### [Aim of the exercise]
Copy out every line unchanged, from the one containing "Master React Native" down to the one containing "## ✨ Why Take This Course?", with both of those lines included.

### [Data to use]
--------------------

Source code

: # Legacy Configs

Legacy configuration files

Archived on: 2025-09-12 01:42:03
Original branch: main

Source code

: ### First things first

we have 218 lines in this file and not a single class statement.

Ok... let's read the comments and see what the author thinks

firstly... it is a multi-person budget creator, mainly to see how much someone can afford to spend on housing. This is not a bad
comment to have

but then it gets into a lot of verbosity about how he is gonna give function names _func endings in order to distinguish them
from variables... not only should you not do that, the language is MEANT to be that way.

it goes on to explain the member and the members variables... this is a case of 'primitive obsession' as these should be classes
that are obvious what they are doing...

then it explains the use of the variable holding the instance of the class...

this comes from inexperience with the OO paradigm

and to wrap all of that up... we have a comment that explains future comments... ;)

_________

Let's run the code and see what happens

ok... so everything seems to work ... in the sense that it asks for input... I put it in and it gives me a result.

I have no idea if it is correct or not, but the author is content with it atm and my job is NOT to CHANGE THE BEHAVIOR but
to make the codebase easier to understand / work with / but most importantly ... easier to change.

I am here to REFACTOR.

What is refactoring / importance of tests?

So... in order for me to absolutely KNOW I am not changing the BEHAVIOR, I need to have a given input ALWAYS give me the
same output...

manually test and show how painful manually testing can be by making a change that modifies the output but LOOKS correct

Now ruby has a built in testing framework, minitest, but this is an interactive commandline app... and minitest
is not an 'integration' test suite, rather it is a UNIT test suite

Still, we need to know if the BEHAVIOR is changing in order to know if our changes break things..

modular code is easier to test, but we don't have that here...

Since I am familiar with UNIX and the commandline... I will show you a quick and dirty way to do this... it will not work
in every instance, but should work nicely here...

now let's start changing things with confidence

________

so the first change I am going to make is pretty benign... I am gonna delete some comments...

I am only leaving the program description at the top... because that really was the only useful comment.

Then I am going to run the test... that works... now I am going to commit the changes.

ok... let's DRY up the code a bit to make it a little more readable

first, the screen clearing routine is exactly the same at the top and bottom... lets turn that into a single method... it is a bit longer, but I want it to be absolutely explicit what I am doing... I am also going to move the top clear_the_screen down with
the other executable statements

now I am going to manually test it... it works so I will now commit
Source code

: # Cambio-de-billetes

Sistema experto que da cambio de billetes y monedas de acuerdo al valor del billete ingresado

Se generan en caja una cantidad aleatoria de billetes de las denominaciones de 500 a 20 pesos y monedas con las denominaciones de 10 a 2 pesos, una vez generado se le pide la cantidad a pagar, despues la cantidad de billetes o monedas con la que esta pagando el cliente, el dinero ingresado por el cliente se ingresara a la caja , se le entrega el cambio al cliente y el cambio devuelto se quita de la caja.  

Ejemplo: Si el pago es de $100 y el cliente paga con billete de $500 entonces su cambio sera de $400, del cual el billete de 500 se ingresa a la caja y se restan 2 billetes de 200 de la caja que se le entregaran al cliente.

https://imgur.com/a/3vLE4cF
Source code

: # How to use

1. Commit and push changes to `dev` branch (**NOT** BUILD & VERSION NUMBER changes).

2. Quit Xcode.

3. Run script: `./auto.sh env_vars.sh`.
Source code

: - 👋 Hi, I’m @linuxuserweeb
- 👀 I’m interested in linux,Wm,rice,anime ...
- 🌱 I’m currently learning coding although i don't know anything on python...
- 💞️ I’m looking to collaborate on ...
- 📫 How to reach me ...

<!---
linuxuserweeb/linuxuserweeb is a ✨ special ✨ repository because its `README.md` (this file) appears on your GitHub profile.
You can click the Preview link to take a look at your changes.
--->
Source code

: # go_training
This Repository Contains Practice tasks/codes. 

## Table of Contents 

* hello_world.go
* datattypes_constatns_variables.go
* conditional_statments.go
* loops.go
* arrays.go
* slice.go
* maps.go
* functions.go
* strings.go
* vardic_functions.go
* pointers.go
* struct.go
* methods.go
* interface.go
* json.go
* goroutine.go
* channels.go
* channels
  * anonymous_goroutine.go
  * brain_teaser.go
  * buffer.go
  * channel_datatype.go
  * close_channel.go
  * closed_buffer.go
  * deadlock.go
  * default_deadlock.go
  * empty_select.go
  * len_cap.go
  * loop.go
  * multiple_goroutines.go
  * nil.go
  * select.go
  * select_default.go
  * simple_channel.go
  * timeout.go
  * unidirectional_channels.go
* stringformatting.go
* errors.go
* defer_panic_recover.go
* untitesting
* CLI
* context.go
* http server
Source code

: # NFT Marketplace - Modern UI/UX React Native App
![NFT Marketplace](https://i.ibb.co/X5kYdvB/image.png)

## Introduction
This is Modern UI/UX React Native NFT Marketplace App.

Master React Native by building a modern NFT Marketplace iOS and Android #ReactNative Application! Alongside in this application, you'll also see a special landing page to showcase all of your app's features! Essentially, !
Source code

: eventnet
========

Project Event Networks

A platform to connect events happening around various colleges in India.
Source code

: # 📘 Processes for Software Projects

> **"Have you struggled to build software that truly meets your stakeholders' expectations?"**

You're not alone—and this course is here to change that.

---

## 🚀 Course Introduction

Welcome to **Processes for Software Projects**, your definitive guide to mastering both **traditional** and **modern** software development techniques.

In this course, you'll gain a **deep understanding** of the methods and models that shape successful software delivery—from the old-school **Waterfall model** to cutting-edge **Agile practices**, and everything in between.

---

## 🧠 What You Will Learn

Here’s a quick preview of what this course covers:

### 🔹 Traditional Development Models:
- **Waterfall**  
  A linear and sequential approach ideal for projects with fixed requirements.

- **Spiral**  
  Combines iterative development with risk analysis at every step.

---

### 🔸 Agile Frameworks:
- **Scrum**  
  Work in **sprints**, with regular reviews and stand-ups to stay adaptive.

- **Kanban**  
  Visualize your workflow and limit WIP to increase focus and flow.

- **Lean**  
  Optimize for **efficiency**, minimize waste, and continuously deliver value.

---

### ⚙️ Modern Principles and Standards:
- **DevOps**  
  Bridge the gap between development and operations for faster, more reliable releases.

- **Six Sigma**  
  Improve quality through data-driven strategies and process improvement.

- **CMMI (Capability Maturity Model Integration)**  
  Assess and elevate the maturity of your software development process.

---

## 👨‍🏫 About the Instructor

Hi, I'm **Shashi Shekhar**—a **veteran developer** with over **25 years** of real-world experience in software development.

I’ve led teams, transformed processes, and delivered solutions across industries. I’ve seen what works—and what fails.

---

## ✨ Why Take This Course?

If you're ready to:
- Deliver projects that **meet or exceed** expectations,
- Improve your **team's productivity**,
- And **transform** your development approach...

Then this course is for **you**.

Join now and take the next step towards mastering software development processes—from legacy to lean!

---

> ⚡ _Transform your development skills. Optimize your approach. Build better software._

--------------------

### [Answer section]
Master React Native by building a modern NFT Marketplace iOS and Android #ReactNative Application! Alongside in this application, you'll also see a special landing page to showcase all of your app's features! Essentially, !
Source code

: eventnet
========

Project Event Networks

A platform to connect events happening around various colleges in India.
Source code

: # 📘 Processes for Software Projects

> **"Have you struggled to build software that truly meets your stakeholders' expectations?"**

You're not alone—and this course is here to change that.

---

## 🚀 Course Introduction

Welcome to **Processes for Software Projects**, your definitive guide to mastering both **traditional** and **modern** software development techniques.

In this course, you'll gain a **deep understanding** of the methods and models that shape successful software delivery—from the old-school **Waterfall model** to cutting-edge **Agile practices**, and everything in between.

---

## 🧠 What You Will Learn

Here’s a quick preview of what this course covers:

### 🔹 Traditional Development Models:
- **Waterfall**  
  A linear and sequential approach ideal for projects with fixed requirements.

- **Spiral**  
  Combines iterative development with risk analysis at every step.

---

### 🔸 Agile Frameworks:
- **Scrum**  
  Work in **sprints**, with regular reviews and stand-ups to stay adaptive.

- **Kanban**  
  Visualize your workflow and limit WIP to increase focus and flow.

- **Lean**  
  Optimize for **efficiency**, minimize waste, and continuously deliver value.

---

### ⚙️ Modern Principles and Standards:
- **DevOps**  
  Bridge the gap between development and operations for faster, more reliable releases.

- **Six Sigma**  
  Improve quality through data-driven strategies and process improvement.

- **CMMI (Capability Maturity Model Integration)**  
  Assess and elevate the maturity of your software development process.

---

## 👨‍🏫 About the Instructor

Hi, I'm **Shashi Shekhar**—a **veteran developer** with over **25 years** of real-world experience in software development.

I’ve led teams, transformed processes, and delivered solutions across industries. I’ve seen what works—and what fails.

---

## ✨ Why Take This Course?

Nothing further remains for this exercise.